A associação observou que esta proposta, que visa reformar a Lei Estadual de Protecção dos Defensores dos Direitos Humanos e dos Jornalistas, atribui ao Estado a responsabilidade de monitorizar o que é considerado “prática jornalística ética” e pode tornar-se uma ferramenta de assédio legal.
A iniciativa, apresentada pela deputada Cynthia Lizabeti Jaime Castillo de Morena, diz que o governo não busca censura ou controle e propõe um esquema de autorregulação profissional.
No entanto, a ARTIGO 19 alertou que o artigo permite queixas públicas contra jornalistas por comportamento inadequado, o que pode levar à humilhação e humilhação, especialmente em situações em que o sindicato já enfrenta uma campanha de difamação.

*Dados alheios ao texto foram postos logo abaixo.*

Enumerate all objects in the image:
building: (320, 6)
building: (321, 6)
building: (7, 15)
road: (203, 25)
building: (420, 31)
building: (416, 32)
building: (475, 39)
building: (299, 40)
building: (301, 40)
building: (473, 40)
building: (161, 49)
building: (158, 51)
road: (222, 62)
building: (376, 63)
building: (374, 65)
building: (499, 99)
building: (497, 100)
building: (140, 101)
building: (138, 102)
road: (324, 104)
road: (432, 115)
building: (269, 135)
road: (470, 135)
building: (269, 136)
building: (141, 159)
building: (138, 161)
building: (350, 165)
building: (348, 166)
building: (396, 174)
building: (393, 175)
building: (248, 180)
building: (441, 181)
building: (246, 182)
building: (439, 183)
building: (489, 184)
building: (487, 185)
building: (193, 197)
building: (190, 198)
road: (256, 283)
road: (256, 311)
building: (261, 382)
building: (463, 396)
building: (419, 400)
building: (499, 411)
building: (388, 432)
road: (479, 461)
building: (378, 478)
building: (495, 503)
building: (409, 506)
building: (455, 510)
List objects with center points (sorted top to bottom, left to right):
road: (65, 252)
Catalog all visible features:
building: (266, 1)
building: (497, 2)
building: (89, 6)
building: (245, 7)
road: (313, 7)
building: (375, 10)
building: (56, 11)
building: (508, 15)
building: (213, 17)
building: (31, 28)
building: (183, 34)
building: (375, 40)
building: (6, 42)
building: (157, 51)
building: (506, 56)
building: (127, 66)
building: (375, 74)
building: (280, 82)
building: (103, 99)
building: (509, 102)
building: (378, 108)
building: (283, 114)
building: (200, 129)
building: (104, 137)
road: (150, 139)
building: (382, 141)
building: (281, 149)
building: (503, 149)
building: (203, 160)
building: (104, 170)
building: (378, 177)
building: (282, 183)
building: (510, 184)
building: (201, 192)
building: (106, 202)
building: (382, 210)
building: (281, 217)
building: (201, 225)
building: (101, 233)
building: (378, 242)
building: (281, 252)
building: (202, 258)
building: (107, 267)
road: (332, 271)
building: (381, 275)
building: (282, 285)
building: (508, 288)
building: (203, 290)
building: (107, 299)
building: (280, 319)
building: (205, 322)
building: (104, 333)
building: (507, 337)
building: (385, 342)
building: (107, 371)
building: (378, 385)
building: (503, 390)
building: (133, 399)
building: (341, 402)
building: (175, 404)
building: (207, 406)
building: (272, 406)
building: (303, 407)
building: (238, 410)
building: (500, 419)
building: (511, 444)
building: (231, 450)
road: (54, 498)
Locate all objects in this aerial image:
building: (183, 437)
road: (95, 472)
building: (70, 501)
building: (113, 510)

Entre as preocupações está a falta de independência real no Colégio, porque está relacionada com a Regulamentação Estatal do Mecanismo de Segurança, e a definição limitada de jornalistas, que exclui aqueles que desempenham uma responsabilidade social de informar fora da academia ou do trabalho oficial.
Note-se também que o Colégio pode emitir recomendações, relatórios e apresentar desculpas públicas, o que exerce pressão adicional sobre a imprensa. O ARTIGO 19 levantou a questão de saber se o Estado deseja estabelecer requisitos morais ou éticos, uma vez que estes podem ser interpretados livremente e sem sentido.
A organização apelou a uma revisão do movimento e à priorização da protecção dos jornalistas, em vez de estabelecer um sistema que pudesse ser usado para controlar ou censurar o seu trabalho.